How do gradients get calculated?

One thing which still surprises me is that all the vectors can be differentiable. I was looking around PyTorch but couldn’t figure it out. I know that grad_fns are used but how do those also calculate the gradient? Are all possible operations and their derivatives hard coded in PyTorch and then picked in autograd? Is there any numerical technique which is used to figure out the gradient?

Short Answer to your question: yes, PyTorch knows which grad_fn corresponds to which operation to do while calculating derivatives. So if you’ve multiplied a tensor by 2, Pytorch stores its grad_fn in a manner, which tells it to multiply the gradient by 2, while doing a backward pass.

In depth explanation:
There’s no need to go into great depth about how autograd works, because it is indeed quite complex. But the basic method by which it works is - by construction of a “graph”, which is something like a tree, or a linked list( if you’ve used C++ before). Basically, all tensors have some parameters attached to them, such as ‘grad’, ‘grad_fn’, ‘requires_grad’(which is by default ‘false’), etc. When we set ‘requires_grad’ to be true, it enables ‘grad’ and ‘grad_fn’ to contain values. And when we use this tensor for calculation of another tensor, they too have ‘requires_grad’ as true.

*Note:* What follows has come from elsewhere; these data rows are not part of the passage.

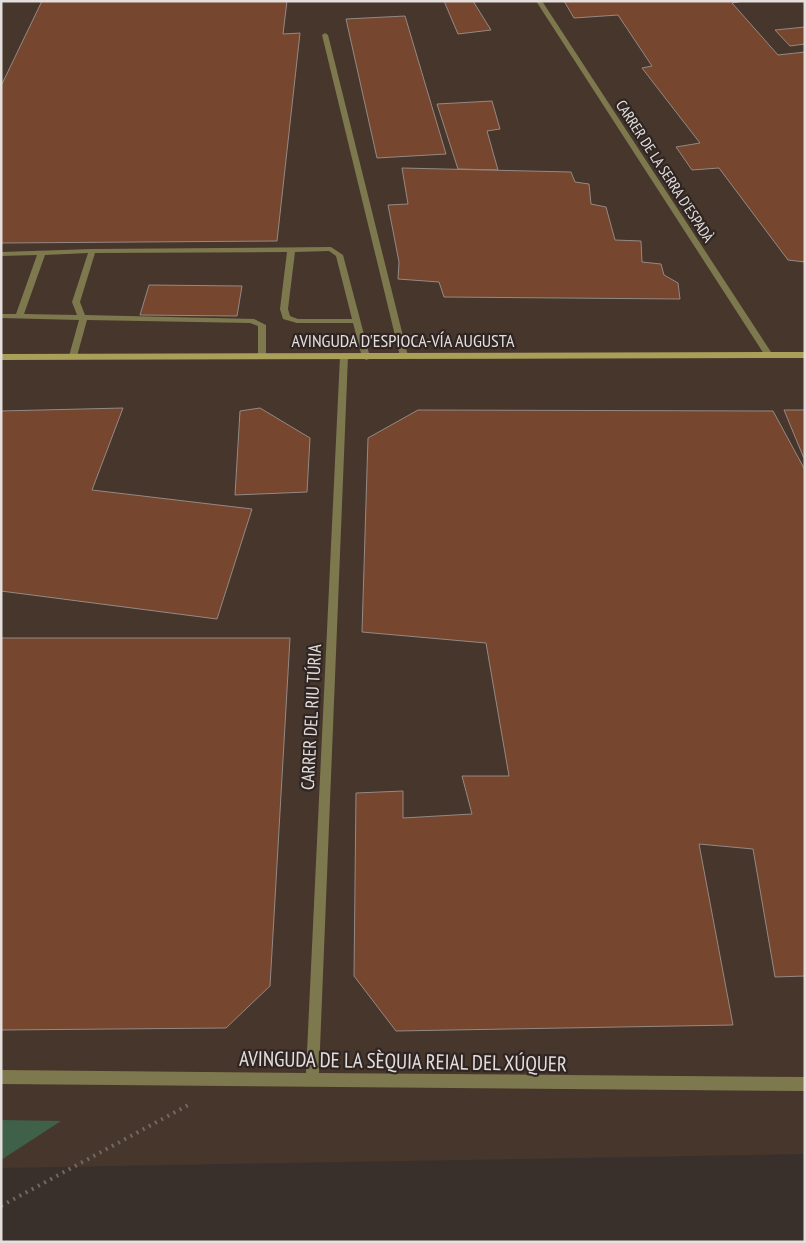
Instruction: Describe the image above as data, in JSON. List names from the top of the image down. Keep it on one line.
{"streets":{"street":["CARRER DE LA SERRA D'ESPADÀ","AVINGUDA D'ESPIOCA-VÍA AUGUSTA","CARRER DEL RIU TÚRIA","AVINGUDA DE LA SÈQUIA REIAL DEL XÚQUER"]},"crossings":[["CARRER DE LA SERRA D'ESPADÀ","AVINGUDA D'ESPIOCA-VÍA AUGUSTA"],["AVINGUDA D'ESPIOCA-VÍA AUGUSTA","CARRER DEL RIU TÚRIA"],["CARRER DEL RIU TÚRIA","AVINGUDA DE LA SÈQUIA REIAL DEL XÚQUER"]]}
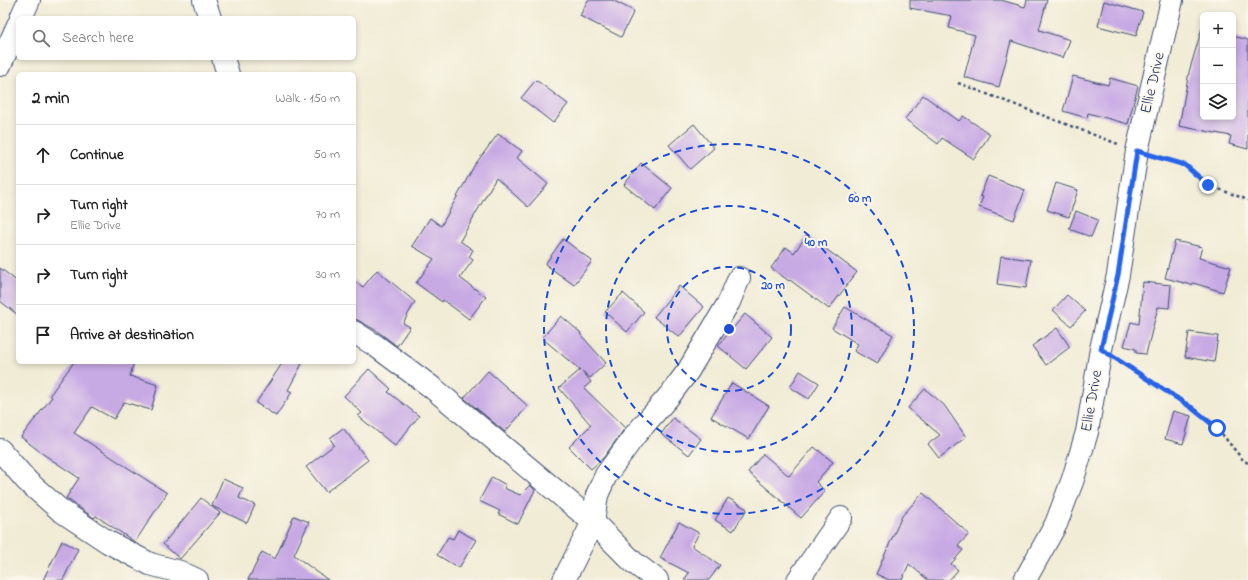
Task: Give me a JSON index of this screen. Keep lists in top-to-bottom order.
{
  "streets": {
    "street": ["Ellie Drive"]
  },
  "page": {
    "map_buttons": ["+", "−"],
    "search": "Search here",
    "heading": ["2 min", "Walk · 150 m"],
    "list": [
      ["Continue", "50 m"],
      ["Turn right", "Ellie Drive", "70 m"],
      ["Turn right", "30 m"],
      "Arrive at destination"
    ]
  },
  "rings": ["60 m", "40 m", "20 m"]
}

Now, when we do .backward() , we update the grad_fn values of all tensors that are part of this graph. And this is how PyTorch comes to know how to calculate gradients. It knows how to calculate gradients when a tensor is a result of, say, multiplication of two (or more) tensors/scalars, or addition of tensors.

The list of all operations is not very big - it is quite limited, which is the reason why autograd is possible on all types of tensors and operations.

Here’s a visualization of the graph that is constucted:



Thanks @PalaashAgrawal! I think this part is what I wanted confirmation on. I couldn’t find where all the operations are located and their derivatives, but I’m sure it’s somewhere there in C++ or non Python code.

The video was pretty great too. I don’t think I got all the details but essentially seems like it’s implementing the chain rule and doing all the necessary book keeping.